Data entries
----------

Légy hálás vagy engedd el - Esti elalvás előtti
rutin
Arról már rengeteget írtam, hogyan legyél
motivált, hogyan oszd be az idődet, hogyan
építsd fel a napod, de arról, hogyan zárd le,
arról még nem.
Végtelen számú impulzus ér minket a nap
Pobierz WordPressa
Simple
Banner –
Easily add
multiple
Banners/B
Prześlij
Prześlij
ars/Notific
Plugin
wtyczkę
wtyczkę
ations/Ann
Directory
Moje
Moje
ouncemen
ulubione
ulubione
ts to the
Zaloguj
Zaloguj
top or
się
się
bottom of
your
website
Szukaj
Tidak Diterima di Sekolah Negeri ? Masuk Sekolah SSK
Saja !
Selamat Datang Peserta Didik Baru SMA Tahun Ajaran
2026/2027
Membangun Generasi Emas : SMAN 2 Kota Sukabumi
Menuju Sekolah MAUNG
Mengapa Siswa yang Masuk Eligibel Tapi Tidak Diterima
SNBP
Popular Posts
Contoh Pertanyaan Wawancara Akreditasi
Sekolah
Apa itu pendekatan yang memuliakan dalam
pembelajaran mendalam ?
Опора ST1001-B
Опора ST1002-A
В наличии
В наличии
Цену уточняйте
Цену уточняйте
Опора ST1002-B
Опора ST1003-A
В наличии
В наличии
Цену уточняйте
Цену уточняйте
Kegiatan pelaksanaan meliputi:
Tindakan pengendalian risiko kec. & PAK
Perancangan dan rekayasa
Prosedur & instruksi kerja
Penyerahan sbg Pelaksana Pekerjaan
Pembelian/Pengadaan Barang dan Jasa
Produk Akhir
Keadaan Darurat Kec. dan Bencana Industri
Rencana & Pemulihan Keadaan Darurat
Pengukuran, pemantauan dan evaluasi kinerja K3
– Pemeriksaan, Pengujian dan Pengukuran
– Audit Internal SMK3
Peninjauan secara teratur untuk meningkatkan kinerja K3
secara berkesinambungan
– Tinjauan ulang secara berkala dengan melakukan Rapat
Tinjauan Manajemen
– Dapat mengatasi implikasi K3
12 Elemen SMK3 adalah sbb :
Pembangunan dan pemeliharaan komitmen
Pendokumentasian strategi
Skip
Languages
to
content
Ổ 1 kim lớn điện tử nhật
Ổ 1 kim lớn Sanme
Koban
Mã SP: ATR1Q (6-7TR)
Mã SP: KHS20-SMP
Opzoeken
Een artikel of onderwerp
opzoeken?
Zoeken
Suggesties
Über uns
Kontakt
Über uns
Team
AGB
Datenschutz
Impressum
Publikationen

----------

About this exercise: Exact copies of every record are required.

The completed task:
Légy hálás vagy engedd el - Esti elalvás előtti
rutin
Arról már rengeteget írtam, hogyan legyél
motivált, hogyan oszd be az idődet, hogyan
építsd fel a napod, de arról, hogyan zárd le,
arról még nem.
Végtelen számú impulzus ér minket a nap
Pobierz WordPressa
Simple
Banner –
Easily add
multiple
Banners/B
Prześlij
Prześlij
ars/Notific
Plugin
wtyczkę
wtyczkę
ations/Ann
Directory
Moje
Moje
ouncemen
ulubione
ulubione
ts to the
Zaloguj
Zaloguj
top or
się
się
bottom of
your
website
Szukaj
Tidak Diterima di Sekolah Negeri ? Masuk Sekolah SSK
Saja !
Selamat Datang Peserta Didik Baru SMA Tahun Ajaran
2026/2027
Membangun Generasi Emas : SMAN 2 Kota Sukabumi
Menuju Sekolah MAUNG
Mengapa Siswa yang Masuk Eligibel Tapi Tidak Diterima
SNBP
Popular Posts
Contoh Pertanyaan Wawancara Akreditasi
Sekolah
Apa itu pendekatan yang memuliakan dalam
pembelajaran mendalam ?
Опора ST1001-B
Опора ST1002-A
В наличии
В наличии
Цену уточняйте
Цену уточняйте
Опора ST1002-B
Опора ST1003-A
В наличии
В наличии
Цену уточняйте
Цену уточняйте
Kegiatan pelaksanaan meliputi:
Tindakan pengendalian risiko kec. & PAK
Perancangan dan rekayasa
Prosedur & instruksi kerja
Penyerahan sbg Pelaksana Pekerjaan
Pembelian/Pengadaan Barang dan Jasa
Produk Akhir
Keadaan Darurat Kec. dan Bencana Industri
Rencana & Pemulihan Keadaan Darurat
Pengukuran, pemantauan dan evaluasi kinerja K3
– Pemeriksaan, Pengujian dan Pengukuran
– Audit Internal SMK3
Peninjauan secara teratur untuk meningkatkan kinerja K3
secara berkesinambungan
– Tinjauan ulang secara berkala dengan melakukan Rapat
Tinjauan Manajemen
– Dapat mengatasi implikasi K3
12 Elemen SMK3 adalah sbb :
Pembangunan dan pemeliharaan komitmen
Pendokumentasian strategi
Skip
Languages
to
content
Ổ 1 kim lớn điện tử nhật
Ổ 1 kim lớn Sanme
Koban
Mã SP: ATR1Q (6-7TR)
Mã SP: KHS20-SMP
Opzoeken
Een artikel of onderwerp
opzoeken?
Zoeken
Suggesties
Über uns
Kontakt
Über uns
Team
AGB
Datenschutz
Impressum
Publikationen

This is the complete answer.